When I ran the open standards consultation, I heard first hand the effect that government's choice of technology was having on people. Take documents, for example. You might think sending something to a department online is an easy thing, but that’s not necessarily true.
A pet shop owner based in the North West needed to receive information on her business from a department through an online service. The information was only provided in a proprietary format. So, to read the information she was forced to spend her profits on new software – software that she didn’t want or need for anything else. She summed it up eloquently, saying that as a business: “I have almost no problems communicating with the outside world…except when it comes to government.”

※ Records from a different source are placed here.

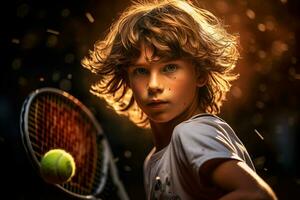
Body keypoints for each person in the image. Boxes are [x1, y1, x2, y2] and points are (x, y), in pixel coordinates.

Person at [81, 0, 278, 199]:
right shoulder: (152, 161)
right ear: (127, 79)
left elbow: (256, 195)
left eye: (170, 67)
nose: (154, 85)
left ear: (200, 73)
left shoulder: (190, 133)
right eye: (141, 71)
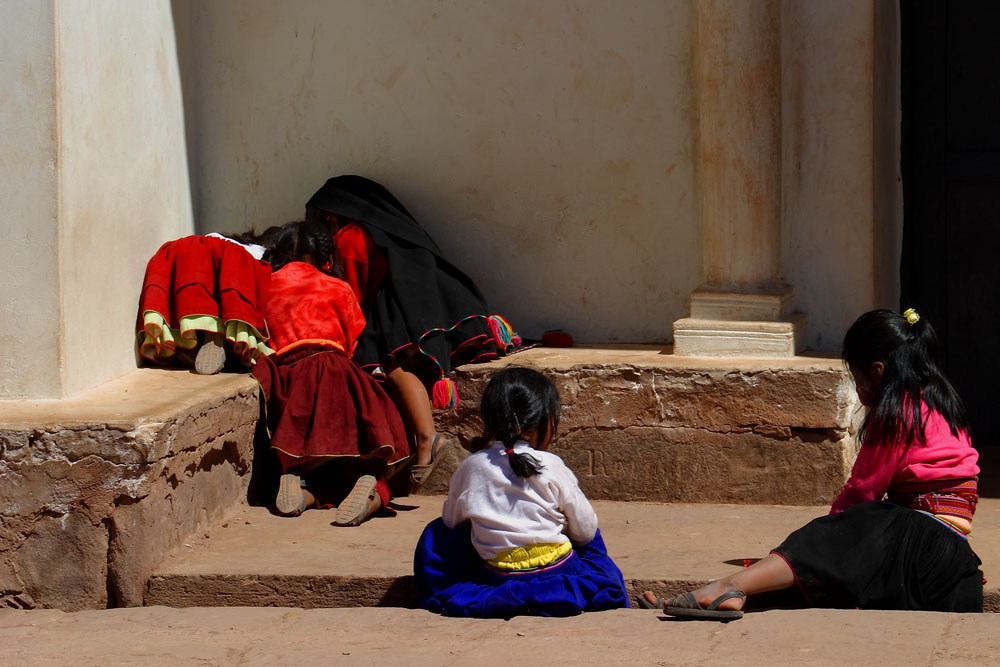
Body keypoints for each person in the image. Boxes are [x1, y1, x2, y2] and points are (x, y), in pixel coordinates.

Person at [641, 308, 983, 620]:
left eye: (855, 376)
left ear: (877, 373)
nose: (857, 385)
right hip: (953, 565)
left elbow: (861, 492)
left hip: (920, 543)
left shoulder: (897, 415)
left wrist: (828, 536)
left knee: (828, 544)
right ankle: (725, 595)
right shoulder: (944, 406)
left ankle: (725, 586)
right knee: (833, 562)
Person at [304, 176, 523, 489]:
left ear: (331, 217)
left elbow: (353, 293)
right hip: (429, 304)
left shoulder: (350, 238)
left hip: (396, 309)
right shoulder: (390, 230)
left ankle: (427, 439)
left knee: (391, 366)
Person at [413, 366, 630, 617]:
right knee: (591, 536)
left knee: (436, 531)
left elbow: (451, 523)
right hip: (558, 573)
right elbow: (585, 530)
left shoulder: (471, 466)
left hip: (497, 577)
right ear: (531, 427)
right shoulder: (552, 465)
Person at [251, 220, 410, 525]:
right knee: (368, 458)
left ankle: (298, 481)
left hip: (291, 374)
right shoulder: (339, 287)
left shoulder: (265, 283)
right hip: (341, 372)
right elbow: (351, 340)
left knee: (301, 449)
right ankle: (371, 490)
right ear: (325, 257)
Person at [136, 230, 277, 374]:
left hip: (183, 258)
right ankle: (214, 335)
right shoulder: (255, 253)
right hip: (209, 260)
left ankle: (188, 346)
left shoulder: (227, 243)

I see this as government’s problem, not hers. What’s more, I’ve seen this sort of frustration inside government too, where we’ve been locked into particular technologies that have an impact on how we work with our colleagues. We need to make sure we’re using the right formats.
What are document formats?
The documents we’re talking about here include the texts, spreadsheets and presentations that we create and share in government. These documents are saved in different file formats: ways to encode the instructions for double-spacing lines, making text bold or arranging images on slides, for example.
You might recognise these formats as extensions that are added to the names of documents when they’re saved – things like:
- txt
- doc
- odt
- xlsx
- odp
- html
As part of our ongoing efforts to improve government technology through adopting open standards, the Government’s Chief Operating Officer, Stephen Kelly, has volunteered to lead two document format challenges. These have been published on the Standards Hub so that users of government documents can get involved in helping us to select the right formats.
Making the right choices
The document format challenges are descriptions of the problems that users face when they try to read or work on these documents. We are asking for ideas on how we should solve these challenges, including which technical standards we should use across government.
We’ve published two document format challenges on the Standards Hub. If you have some ideas about the open standards that you think could help, please post a response on the Hub:
I asked Stephen for a few words about his role as the challenge owner:
“These challenges will really make us sit up and focus on putting the needs of our users first. The only way we can make the right decision is if people get involved and tell us what works best. Then we’ll be able to take out some of the frustration and inefficiency, making it easier for people to do their jobs or use our services. I’m in listening mode – trying to get a better picture of what people need.”
When this discovery is complete, we’ll publish early proposals so that you can help to shape them before they go to the Open Standards Board for consideration.
Get involved through the Standards Hub - help us to make the right choice.
1 comment
Comment by Tim Blackwell posted on
This is potentially a worthwhile effort - it's always irritating to receive documents in obscure or unwieldy file formats. Many years ago, one government department emailed its newsletters as a gigantic .tiff graphic (presumably their scanner's default format). Things have improved a bit since then.
If government uses formats proprietary to itself, it should of course provide the means to read and preferably to manipulate the encoded data. Where government makes use of proprietary commercial formats, it should provide links to free tools for accessing that data. Unless the pet shop owner was extremely unfortunate in her choice of computing tool, or the department peculiarly recondite in its selection of file format, free tools would very likely have been available. But whenever a proprietary format is used, the first question has to be: Why?
That said, file formats per se are only part of the problem. Far more often, government makes information available in a format that is deliberately less useful than it could be - or of no use at all.
As an example, the Valuations Office Agency defines broad rental market areas (BRMA). These areas are used to set the maximum local housing allowances that can be paid as housing benefit to private sector tenants. The agency holds a map of postcodes to BRMAs which can be accessed interactively on its website. A number of organizations have asked for this mapping as a table.
One VOA response to such a request went:
"4. A BRMA is properly defined by its borders, in other words, by lines drawn on a map. The LHA Direct site already contains maps of all BRMAs. Accordingly, this information is reasonably accessible
to you already and is exempt from disclosure under section 21(1) of the Act."
This is of course, less than useless - the maps are *literally* pictures with boundaries drawn in thick lines - not geographic data. The maps are embedded in .PDFs, but simply changing them to another file format would make no difference.
And if this information was provided as a table, it wouldn't matter much whether it was sent as .xls, .csv, .json or .xml - just so long as it was in a format that permitted it to be useful. Instead, some people have resorted to scraping the interactive service, which is not ideal for anyone.